ABOUT THIS TASK: When you copy the data that follows, reproduce every word exactly and leave out the images.

STORED DATA:
=====
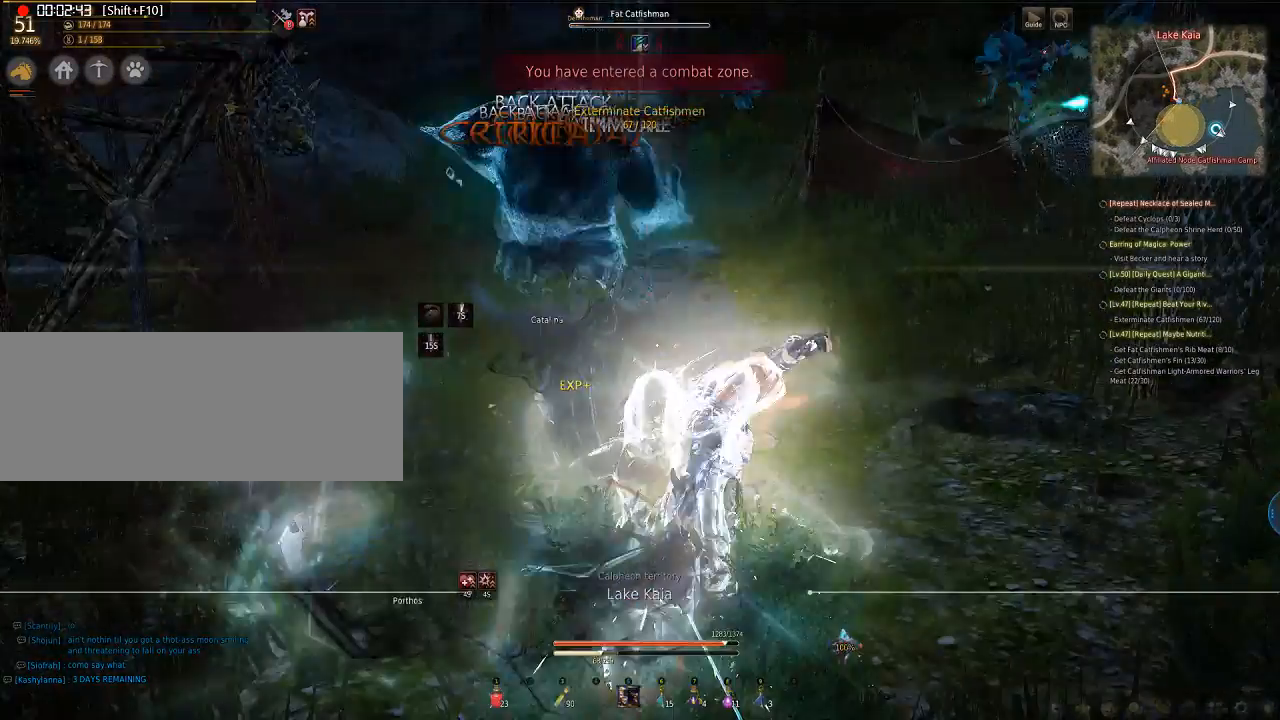
{"keys": ["w"], "mouse": [], "events": [[134, "e", "up"], [134, "s", "up"], [235, "mouse_left", "up"], [302, "q", "up"], [435, "w", "down"]]}
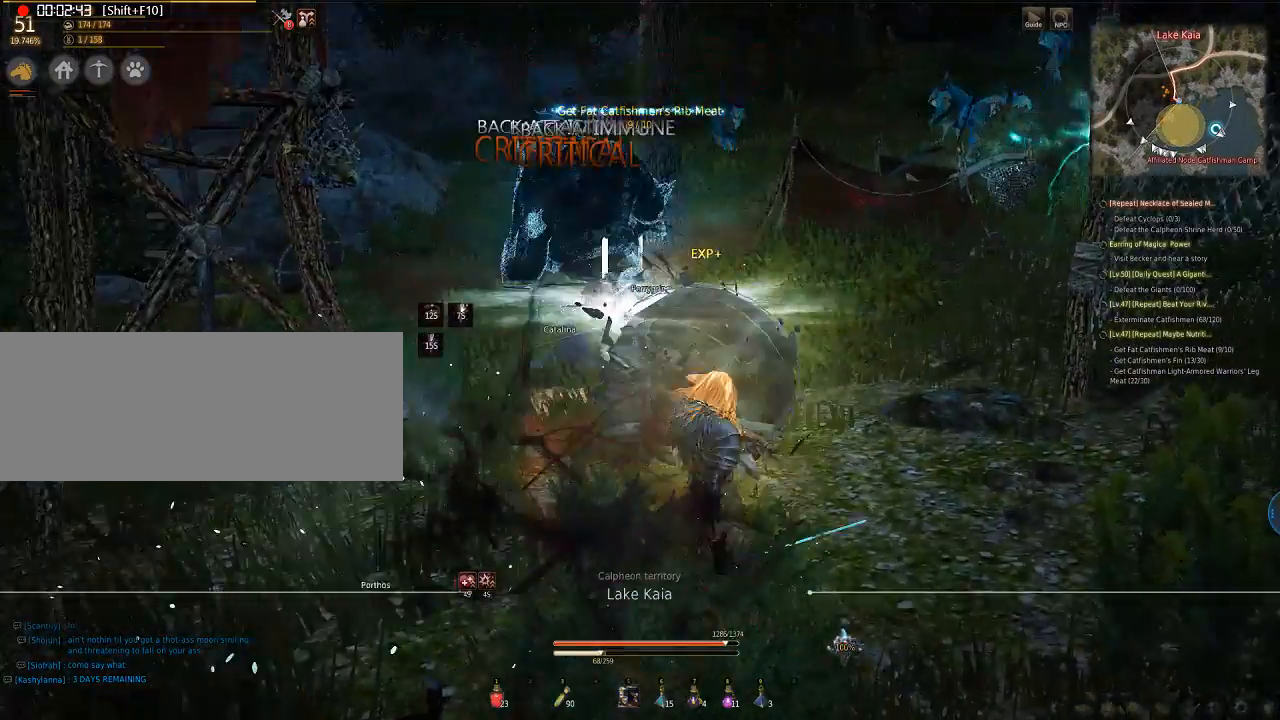
{"keys": ["w"], "mouse": [], "events": []}
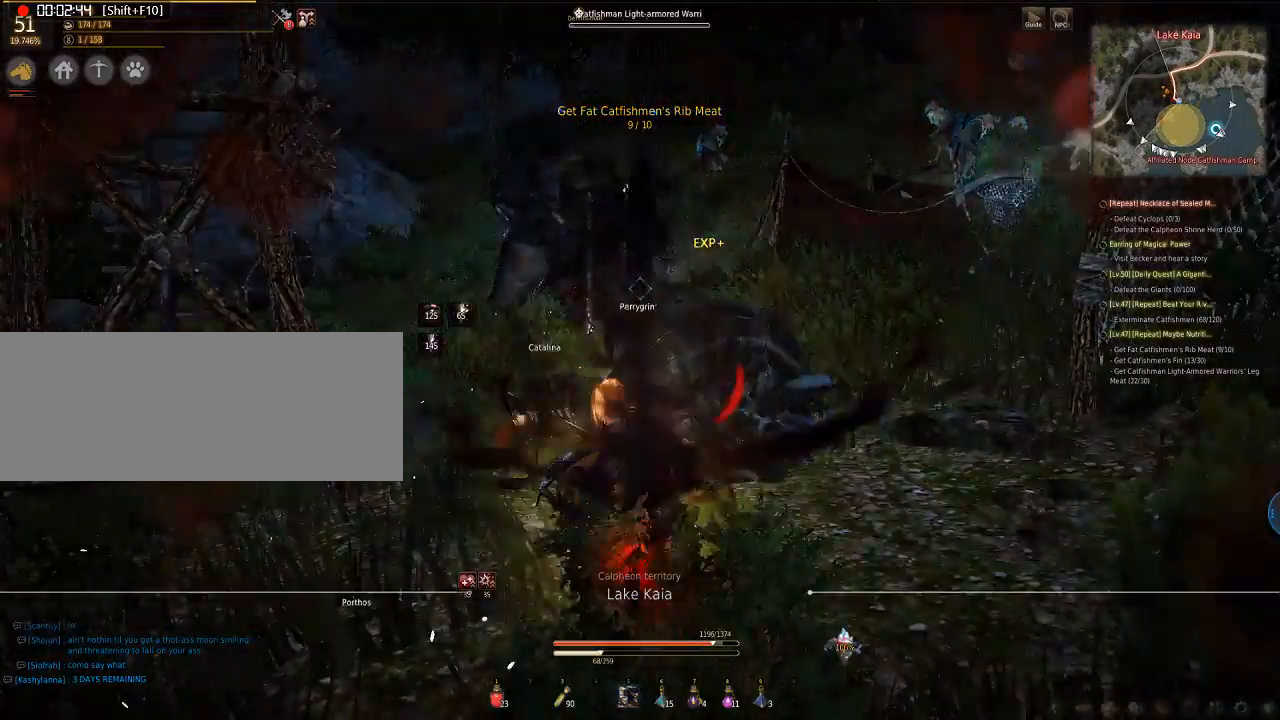
{"keys": ["w"], "mouse": [], "events": []}
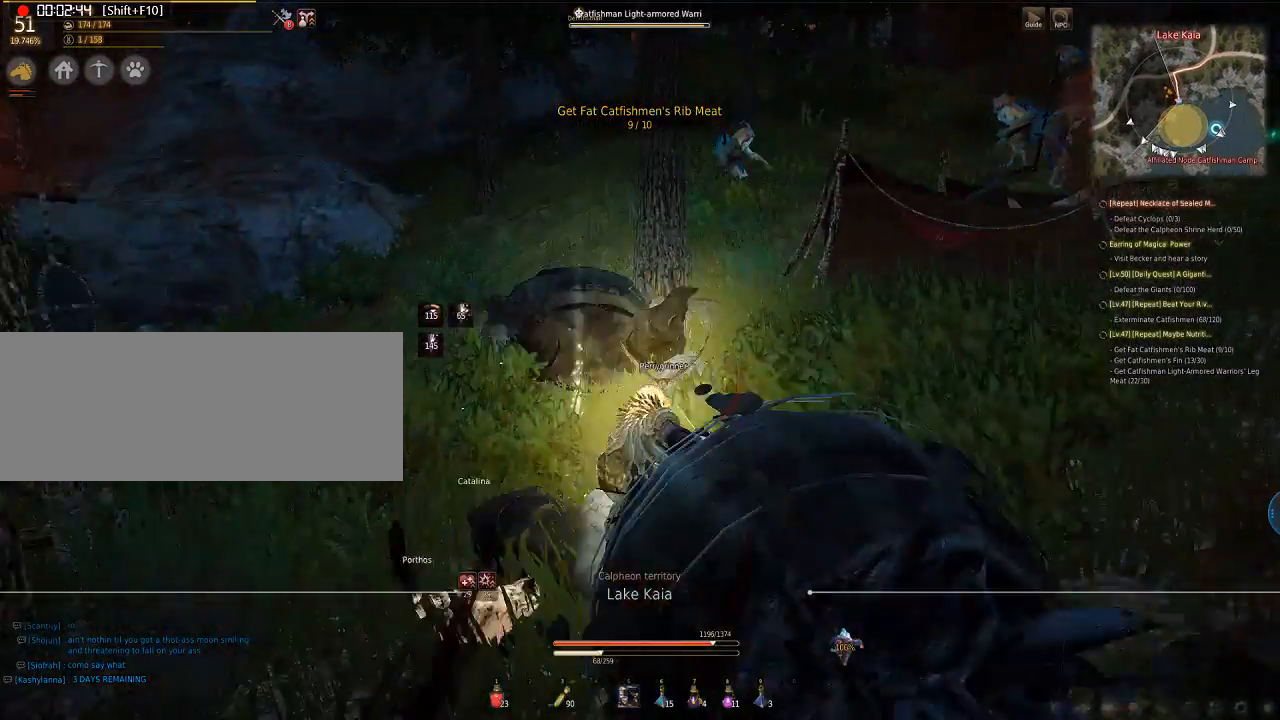
{"keys": ["w"], "mouse": [], "events": []}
=====
YOUR SOLUTION:
{"keys": ["w"], "mouse": [], "events": [[134, "e", "up"], [134, "s", "up"], [235, "mouse_left", "up"], [302, "q", "up"], [435, "w", "down"]]}
{"keys": ["w"], "mouse": [], "events": []}
{"keys": ["w"], "mouse": [], "events": []}
{"keys": ["w"], "mouse": [], "events": []}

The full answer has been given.